= Records shown =
________

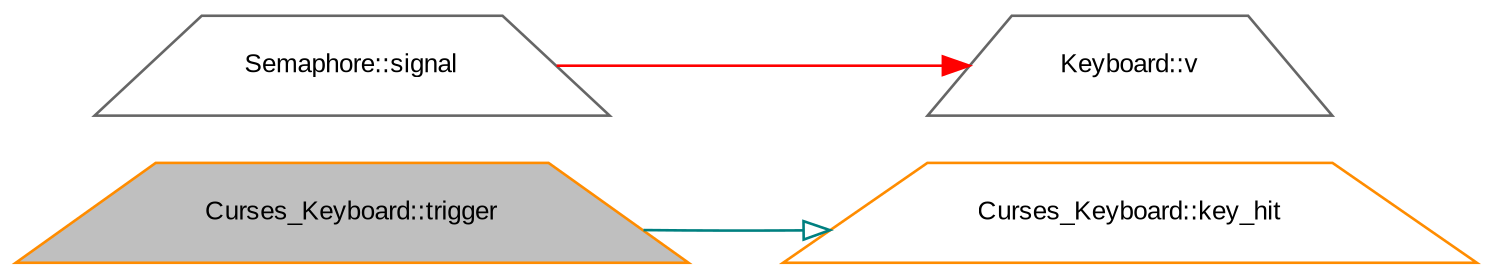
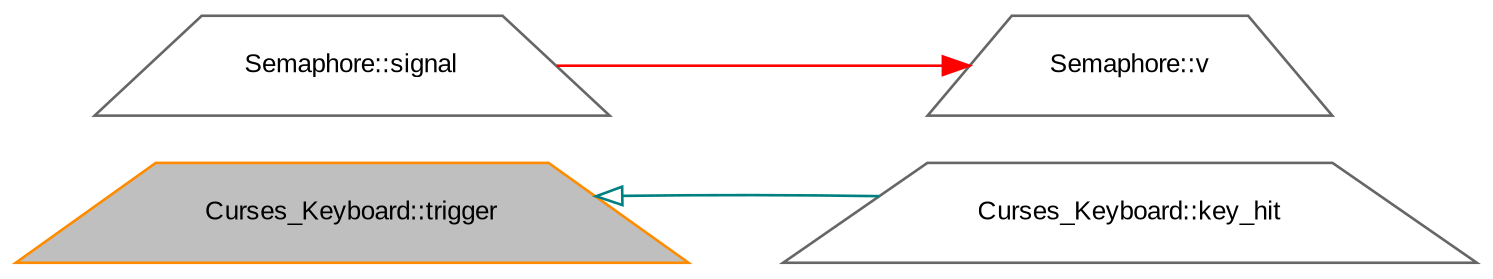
  digraph {
    fontname="Liberation Sans"
    rankdir=LR
    node [color=darkorange fontname="Liberation Sans" fontsize=10 shape=trapezium]
    edge [fontname="Liberation Sans" fontsize=10 labelfontname=Helvetica labelfontsize=10 style=solid]
    n1 [fillcolor=grey75 fontcolor=black height=0.2 label="Curses_Keyboard::trigger" style=filled width=0.4]
-   n2 [height=0.2 label="Curses_Keyboard::key_hit" width=0.4]
+   n2 [color=gray40 height=0.2 label="Curses_Keyboard::key_hit" width=0.4]
    n3 [color=gray40 height=0.2 label="Semaphore::signal" width=0.4]
-   n4 [color=gray40 height=0.2 label="Keyboard::v" width=0.4]
-   n1 -> n2 [arrowhead=onormal color=teal]
+   n4 [color=gray40 height=0.2 label="Semaphore::v" width=0.4]
+   n2 -> n1 [arrowhead=onormal color=teal]
    n3 -> n4 [arrowhead=normal color=red]
  }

________

= Exercise prompt =
Copy every line of the records above word for word, leaving out the pictures.

= Written answer =
  digraph {
    fontname="Liberation Sans"
    rankdir=LR
    node [color=darkorange fontname="Liberation Sans" fontsize=10 shape=trapezium]
    edge [fontname="Liberation Sans" fontsize=10 labelfontname=Helvetica labelfontsize=10 style=solid]
    n1 [fillcolor=grey75 fontcolor=black height=0.2 label="Curses_Keyboard::trigger" style=filled width=0.4]
-   n2 [height=0.2 label="Curses_Keyboard::key_hit" width=0.4]
+   n2 [color=gray40 height=0.2 label="Curses_Keyboard::key_hit" width=0.4]
    n3 [color=gray40 height=0.2 label="Semaphore::signal" width=0.4]
-   n4 [color=gray40 height=0.2 label="Keyboard::v" width=0.4]
-   n1 -> n2 [arrowhead=onormal color=teal]
+   n4 [color=gray40 height=0.2 label="Semaphore::v" width=0.4]
+   n2 -> n1 [arrowhead=onormal color=teal]
    n3 -> n4 [arrowhead=normal color=red]
  }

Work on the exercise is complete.